> _Task instructions_
A. Reproduce a portion of the Kaiser Permanente Innovation Retreat post word for word, beginning at the words "The members" and stopping after "a lasting impression.".
B. Keep writing the Kaiser Permanente Innovation Retreat post, starting right after its final line.

> _Passage_

#iRetreatKP – My favorite things are Member Voice and Mentorship

Voices of Members For our Health (view on Flickr.com)

I just got back from this year’s Kaiser Permanente Innovation Retreat (#iRetreatKP) and am so delighted that I had the opportunity to do the two things I enjoy the most with so many people I enjoy the most: Bring the member/patient voice into the conversation, and mentorship.

I stress the word “opportunity” because the retreat is not my event (it is hosted by our Chief Information Officer, Phil Fasano – @fasanophil ), and I collaborated with a lot of people, most notably:

The members

We have over 9,000,000 of them, and Farooq Qureshi, Mackenzie, Regina Holliday (@ReginaHolliday), and Brian Swart, are four examples of how exceptional each one is. In reality, they do all the work, achieving their life goals supported by optimal health. What we are doing is respecting their contribution.

We did a few innovative things on this special panel in addition to the nationally recognized hug timer. We did a “turn the panel into the audience” at the end when they asked Kaiser Permanente the questions, and Danielle Cass (@DanielleCass) was on hand to create just the right amount of tension. Oh, and I asked everyone to come right to the stage, bring a chair, stand or sit, to be as close to the people we serve as possible. Pacing, moving around, light calesthenics are all fine, tuning the neurochemistry for a lasting impression.

This is the first group of members I have hosted that span the generations, from Gen Y all the way through Baby Boomer. And guess what, they defy stereotypes, they have as much in common as they do not, and the things they ask for are a what we are here to do anyway.

I don’t have photographs of the actual panel because I couldn’t shoot photos and facilitate at the same time :). I’m working to get some that were taken by our professional photographer and will put those up when I get them. It was gratifying to see the videographer nudge their way into the crowd to capture what was happening, and then tell me later that our members’ voice was meaningful for them, too.

Reminder of a few tenets of member/patient inclusion (and yes, we get the badge):

  • Any member is better than no member.

> _Data extracts_

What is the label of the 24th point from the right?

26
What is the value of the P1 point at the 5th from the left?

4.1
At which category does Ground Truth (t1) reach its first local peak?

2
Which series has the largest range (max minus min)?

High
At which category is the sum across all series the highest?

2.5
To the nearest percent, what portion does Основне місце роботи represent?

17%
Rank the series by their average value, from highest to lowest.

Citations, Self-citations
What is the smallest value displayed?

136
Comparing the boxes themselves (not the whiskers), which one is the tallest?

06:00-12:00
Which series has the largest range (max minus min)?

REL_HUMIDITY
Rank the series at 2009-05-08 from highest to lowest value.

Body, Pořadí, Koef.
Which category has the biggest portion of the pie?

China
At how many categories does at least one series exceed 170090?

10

> _Answers for the exercise_
A.
The members

We have over 9,000,000 of them, and Farooq Qureshi, Mackenzie, Regina Holliday (@ReginaHolliday), and Brian Swart, are four examples of how exceptional each one is. In reality, they do all the work, achieving their life goals supported by optimal health. What we are doing is respecting their contribution.

We did a few innovative things on this special panel in addition to the nationally recognized hug timer. We did a “turn the panel into the audience” at the end when they asked Kaiser Permanente the questions, and Danielle Cass (@DanielleCass) was on hand to create just the right amount of tension. Oh, and I asked everyone to come right to the stage, bring a chair, stand or sit, to be as close to the people we serve as possible. Pacing, moving around, light calesthenics are all fine, tuning the neurochemistry for a lasting impression.

B.
  • Don’t spend time looking for the “right” member to participate. They are all the right member.
  • Don’t say you couldn’t find anyone or that they are too busy to help you. They will help, all you have to do is ask.
  • Inclusion means listening as much as talking.
  • Listen. Really listen. And then teach back. Just like we ask them to do with us.

The mentors

I have at least 9,180,000 of those (members + Kaiser Permanente staff + all of Washington, DC + … ) too, with a few special ones in attendance and in leadership.

Katie Rovere (@katierovere) and I have been in a Co-mentorship relationship (GenY/GenX) for a year now, and she was present and leading a conversation about Generation Y in the workplace, as Board Member of GenKP, the Business Resource Group for Generation Y employees. GenKP, by the way, was just honored in Forbes magazine as #3 on this list: The 10 Companies With The Happiest Young Professionals – Forbes.

When Katie and I began our journey, I don’t think we could have imagined that her work would become so recognized in our organization and across the nation. The best part is, she did it herself.

I have many other co-mentors and I aspire for people to call me co-mentor, too. Here are the photographs of just some of those people.

The secret to failure is bouncing a ball alone, so why would we want to do that? Luckily, we don’t have to. Partnership always works better.

Thanks a ton to April Kennedy and Deanna Konrath from Kaiser Permanente Information Technology for creating the space for all of us to serve better in.